Cameron and Tyler Winklevoss, the billionaire twins who owns crypto exchange Gemini, may have a hidden agenda with their lawsuit against Barry Silbert’s crypto conglomerate Digital Currency Group (DCG), a recent Fortune article has suggested.

According to the article, there is a chance that the lawsuit filed by the Winklevoss twins’ Gemini exchange will not even go to court, but instead be used as leverage by Gemini in an attempt to get a better settlement from DCG.

Gemini sued DCG and its CEO Barry Silbert earlier this month for allegedly defrauding creditors, after a long public feud between the Winklevoss twins and Silbert over missing funds related to Gemini’s “Earn” program.

As usual, the twins shared highlights of the actions taken against DCG via Twitter:

Gemini’s “Earn” program worked through a partnership Gemini had with DCG-subsidiary Genesis, who would take deposits in crypto and pay back interest to depositors.

When Genesis later went bankrupt, partly thanks to its exposure to now-bankrupt crypto hedge fund Three Arrows Capital, “Earn” depositors’ funds could not be paid back.
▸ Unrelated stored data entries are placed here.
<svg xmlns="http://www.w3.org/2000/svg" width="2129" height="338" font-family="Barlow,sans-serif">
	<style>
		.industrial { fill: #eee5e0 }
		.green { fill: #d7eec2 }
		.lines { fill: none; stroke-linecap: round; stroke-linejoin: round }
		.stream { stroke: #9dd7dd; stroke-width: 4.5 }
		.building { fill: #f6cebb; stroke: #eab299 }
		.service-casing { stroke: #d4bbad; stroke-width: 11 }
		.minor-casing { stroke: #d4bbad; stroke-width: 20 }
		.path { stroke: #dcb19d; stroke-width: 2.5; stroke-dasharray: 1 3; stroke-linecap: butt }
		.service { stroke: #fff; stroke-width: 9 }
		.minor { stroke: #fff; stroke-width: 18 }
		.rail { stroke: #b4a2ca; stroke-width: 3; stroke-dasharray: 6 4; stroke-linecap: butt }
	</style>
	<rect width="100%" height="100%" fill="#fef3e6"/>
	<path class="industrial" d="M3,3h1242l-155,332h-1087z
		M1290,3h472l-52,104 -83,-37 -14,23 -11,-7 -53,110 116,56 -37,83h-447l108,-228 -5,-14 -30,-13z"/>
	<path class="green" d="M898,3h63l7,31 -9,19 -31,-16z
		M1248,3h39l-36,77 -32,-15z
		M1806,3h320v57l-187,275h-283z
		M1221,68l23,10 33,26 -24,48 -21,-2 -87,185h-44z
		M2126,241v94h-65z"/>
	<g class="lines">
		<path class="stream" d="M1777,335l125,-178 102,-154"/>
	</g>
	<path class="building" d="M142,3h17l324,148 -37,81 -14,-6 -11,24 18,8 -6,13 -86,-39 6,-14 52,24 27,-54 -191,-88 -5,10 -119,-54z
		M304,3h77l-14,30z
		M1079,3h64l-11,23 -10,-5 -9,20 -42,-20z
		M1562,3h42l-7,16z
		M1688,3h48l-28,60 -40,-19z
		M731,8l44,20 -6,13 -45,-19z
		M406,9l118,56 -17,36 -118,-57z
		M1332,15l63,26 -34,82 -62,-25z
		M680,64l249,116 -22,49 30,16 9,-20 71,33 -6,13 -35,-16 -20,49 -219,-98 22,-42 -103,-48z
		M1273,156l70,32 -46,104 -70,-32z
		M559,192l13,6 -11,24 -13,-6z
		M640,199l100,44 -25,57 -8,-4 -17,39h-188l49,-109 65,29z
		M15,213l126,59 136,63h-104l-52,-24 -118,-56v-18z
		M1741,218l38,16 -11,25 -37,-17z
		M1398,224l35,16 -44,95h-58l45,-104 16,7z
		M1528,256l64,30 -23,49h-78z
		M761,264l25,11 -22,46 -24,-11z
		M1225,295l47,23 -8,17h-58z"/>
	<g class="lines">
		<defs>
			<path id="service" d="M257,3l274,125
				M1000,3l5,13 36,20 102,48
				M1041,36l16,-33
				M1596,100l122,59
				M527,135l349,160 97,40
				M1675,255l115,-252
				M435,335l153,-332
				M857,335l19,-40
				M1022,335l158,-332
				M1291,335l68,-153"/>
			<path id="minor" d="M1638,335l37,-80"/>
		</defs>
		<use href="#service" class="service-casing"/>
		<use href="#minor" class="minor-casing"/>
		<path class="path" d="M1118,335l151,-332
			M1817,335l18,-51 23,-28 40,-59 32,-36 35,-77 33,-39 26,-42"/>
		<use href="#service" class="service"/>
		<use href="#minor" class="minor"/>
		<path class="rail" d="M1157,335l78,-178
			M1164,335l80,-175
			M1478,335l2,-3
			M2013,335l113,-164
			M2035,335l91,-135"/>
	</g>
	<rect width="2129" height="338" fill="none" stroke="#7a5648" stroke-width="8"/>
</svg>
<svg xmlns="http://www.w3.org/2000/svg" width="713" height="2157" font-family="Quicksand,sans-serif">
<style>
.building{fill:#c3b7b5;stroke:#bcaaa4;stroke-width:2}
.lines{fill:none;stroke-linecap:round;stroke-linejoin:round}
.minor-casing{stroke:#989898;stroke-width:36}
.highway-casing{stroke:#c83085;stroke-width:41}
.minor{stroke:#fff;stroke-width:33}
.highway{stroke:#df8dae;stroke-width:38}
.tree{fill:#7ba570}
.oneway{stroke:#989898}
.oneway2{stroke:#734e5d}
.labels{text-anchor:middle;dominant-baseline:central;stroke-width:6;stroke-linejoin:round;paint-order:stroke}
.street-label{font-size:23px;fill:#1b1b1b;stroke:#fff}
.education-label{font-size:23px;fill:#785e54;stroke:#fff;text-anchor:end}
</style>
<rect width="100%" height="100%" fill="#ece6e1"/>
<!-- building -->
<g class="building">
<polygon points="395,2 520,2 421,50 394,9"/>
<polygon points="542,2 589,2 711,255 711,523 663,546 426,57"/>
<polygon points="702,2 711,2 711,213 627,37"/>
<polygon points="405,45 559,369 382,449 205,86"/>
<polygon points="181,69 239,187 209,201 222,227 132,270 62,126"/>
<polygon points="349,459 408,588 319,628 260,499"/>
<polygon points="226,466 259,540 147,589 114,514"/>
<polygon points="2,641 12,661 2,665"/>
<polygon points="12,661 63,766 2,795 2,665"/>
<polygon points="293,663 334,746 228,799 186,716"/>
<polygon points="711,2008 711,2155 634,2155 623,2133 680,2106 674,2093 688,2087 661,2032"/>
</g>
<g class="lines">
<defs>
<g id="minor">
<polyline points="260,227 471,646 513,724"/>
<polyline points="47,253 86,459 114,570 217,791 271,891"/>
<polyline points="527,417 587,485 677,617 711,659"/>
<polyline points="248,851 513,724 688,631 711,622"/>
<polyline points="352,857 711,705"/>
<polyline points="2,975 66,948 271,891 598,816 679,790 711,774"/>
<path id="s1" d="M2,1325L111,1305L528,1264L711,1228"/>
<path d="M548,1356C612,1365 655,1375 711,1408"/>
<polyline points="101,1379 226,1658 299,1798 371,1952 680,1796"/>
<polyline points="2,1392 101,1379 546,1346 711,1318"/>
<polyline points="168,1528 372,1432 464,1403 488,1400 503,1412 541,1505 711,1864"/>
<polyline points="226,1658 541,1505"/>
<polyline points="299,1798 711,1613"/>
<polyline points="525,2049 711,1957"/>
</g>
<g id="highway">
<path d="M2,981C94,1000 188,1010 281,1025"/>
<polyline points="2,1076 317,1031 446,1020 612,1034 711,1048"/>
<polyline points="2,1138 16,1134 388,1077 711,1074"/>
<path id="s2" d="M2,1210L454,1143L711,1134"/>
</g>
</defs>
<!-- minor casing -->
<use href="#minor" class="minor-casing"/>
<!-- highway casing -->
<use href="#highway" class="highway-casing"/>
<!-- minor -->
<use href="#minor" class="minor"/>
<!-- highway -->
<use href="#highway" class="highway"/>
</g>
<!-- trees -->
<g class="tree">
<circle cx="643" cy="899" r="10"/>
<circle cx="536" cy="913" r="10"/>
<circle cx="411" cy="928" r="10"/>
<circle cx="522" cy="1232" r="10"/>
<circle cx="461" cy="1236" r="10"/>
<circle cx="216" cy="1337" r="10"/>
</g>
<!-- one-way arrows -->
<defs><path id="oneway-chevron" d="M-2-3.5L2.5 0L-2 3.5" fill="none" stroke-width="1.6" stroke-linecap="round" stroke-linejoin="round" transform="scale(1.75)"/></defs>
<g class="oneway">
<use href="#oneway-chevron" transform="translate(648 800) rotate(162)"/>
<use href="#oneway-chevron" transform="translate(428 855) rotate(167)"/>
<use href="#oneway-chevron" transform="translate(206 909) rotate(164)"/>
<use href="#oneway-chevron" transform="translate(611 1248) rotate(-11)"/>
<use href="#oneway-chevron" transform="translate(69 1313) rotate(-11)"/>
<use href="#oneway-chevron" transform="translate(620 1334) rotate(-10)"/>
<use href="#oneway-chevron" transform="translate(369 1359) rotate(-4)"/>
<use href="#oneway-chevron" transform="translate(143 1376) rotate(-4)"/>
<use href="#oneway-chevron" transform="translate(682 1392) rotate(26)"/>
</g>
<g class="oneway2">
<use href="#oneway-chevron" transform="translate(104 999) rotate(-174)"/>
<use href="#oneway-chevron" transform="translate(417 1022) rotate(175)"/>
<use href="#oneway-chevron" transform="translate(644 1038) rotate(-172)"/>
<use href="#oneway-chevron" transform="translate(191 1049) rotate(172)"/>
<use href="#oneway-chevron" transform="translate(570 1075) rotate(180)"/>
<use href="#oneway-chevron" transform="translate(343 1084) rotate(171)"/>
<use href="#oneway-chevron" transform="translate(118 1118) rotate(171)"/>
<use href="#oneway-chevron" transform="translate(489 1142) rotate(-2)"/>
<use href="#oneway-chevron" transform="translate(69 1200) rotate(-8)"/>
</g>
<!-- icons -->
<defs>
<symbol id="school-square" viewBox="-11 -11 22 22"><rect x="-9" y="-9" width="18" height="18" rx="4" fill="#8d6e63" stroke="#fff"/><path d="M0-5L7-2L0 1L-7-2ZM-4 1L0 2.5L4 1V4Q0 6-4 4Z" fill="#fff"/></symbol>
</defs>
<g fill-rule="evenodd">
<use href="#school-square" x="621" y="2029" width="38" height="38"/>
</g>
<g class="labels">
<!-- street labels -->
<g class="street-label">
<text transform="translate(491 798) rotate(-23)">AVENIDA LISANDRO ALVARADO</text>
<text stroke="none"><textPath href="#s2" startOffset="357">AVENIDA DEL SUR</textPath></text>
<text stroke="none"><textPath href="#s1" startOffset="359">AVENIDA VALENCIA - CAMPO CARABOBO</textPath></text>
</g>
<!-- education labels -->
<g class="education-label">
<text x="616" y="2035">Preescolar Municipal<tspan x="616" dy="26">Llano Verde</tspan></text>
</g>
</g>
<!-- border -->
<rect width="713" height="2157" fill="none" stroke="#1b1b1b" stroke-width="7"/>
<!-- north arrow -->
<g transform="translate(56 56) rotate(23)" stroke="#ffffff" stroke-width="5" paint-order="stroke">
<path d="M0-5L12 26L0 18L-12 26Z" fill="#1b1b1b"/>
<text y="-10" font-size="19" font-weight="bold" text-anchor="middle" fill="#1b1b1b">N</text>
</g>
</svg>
Lawsuit could be used as leverage

Gemini’s lawsuit has already been dismissed as a “publicity stunt” by DCG, but that did not stop Forbes Crypto writer Jeff John Roberts from suggesting that a large settlement between the two firms could be on the table.

“It’s possible the Winklevii are using the lawsuit as leverage to extract a better settlement from DCG,” Roberts suggested.

The suggestion is backed up by the fact that Cameron Winklevoss has publicly shared detailed proposals for how to settle the dispute with DCG, indicating that he is open to negotiations outside of court.

Meanwhile, another possibility according to the article is that the twins and Silbert, who are all billionaires with large crypto holdings, potentially could decide to make depositors whole “and then work things out between themselves.”

For that to work, however, an “unusual degree of honor” would be required, Roberts wrote, before concluding his piece by adding:

“And there’s not a lot of that in the crypto industry these days.”